Set down exactly the lines below, starting at the one that contains "left wrist: (882, 637)" and ending at the one that contains "right knee: (500, 339)", with both of those lines included and nothing else.

:::

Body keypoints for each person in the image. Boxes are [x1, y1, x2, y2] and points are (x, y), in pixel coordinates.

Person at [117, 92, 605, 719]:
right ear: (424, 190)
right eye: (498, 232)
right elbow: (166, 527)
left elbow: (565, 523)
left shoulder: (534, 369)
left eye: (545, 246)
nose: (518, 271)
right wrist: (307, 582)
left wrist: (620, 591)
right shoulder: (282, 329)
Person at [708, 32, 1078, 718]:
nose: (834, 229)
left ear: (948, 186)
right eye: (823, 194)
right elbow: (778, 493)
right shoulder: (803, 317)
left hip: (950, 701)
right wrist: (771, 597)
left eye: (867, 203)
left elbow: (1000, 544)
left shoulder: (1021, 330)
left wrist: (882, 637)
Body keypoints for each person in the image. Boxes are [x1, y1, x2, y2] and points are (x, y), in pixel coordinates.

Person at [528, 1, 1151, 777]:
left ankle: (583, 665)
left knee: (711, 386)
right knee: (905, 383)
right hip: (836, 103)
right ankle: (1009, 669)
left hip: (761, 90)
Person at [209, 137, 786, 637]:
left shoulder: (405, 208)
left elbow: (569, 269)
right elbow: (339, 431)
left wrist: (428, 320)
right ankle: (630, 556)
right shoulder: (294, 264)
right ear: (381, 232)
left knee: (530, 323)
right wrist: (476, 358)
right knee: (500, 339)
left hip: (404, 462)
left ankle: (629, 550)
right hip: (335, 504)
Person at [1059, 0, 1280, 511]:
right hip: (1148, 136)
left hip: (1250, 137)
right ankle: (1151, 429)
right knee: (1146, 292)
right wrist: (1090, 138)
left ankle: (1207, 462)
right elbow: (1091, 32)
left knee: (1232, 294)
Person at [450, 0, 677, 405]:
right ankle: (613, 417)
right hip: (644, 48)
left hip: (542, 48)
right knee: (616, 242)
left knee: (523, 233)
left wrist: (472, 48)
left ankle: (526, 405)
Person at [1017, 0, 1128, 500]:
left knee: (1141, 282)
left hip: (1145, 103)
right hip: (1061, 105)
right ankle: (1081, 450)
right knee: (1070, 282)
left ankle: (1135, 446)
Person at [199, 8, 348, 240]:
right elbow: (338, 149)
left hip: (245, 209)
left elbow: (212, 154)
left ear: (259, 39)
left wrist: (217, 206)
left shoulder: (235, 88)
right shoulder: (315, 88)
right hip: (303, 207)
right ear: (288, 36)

:::

### Exercise output:
left wrist: (882, 637)
Body keypoints for each person in the image. Boxes are [x1, y1, x2, y2] and points are (x, y), in pixel coordinates.

Person at [528, 1, 1151, 777]:
left ankle: (583, 665)
left knee: (711, 386)
right knee: (905, 383)
right hip: (836, 103)
right ankle: (1009, 669)
left hip: (761, 90)
Person at [209, 137, 786, 637]:
left shoulder: (405, 208)
left elbow: (569, 269)
right elbow: (339, 431)
left wrist: (428, 320)
right ankle: (630, 556)
right shoulder: (294, 264)
right ear: (381, 232)
left knee: (530, 323)
right wrist: (476, 358)
right knee: (500, 339)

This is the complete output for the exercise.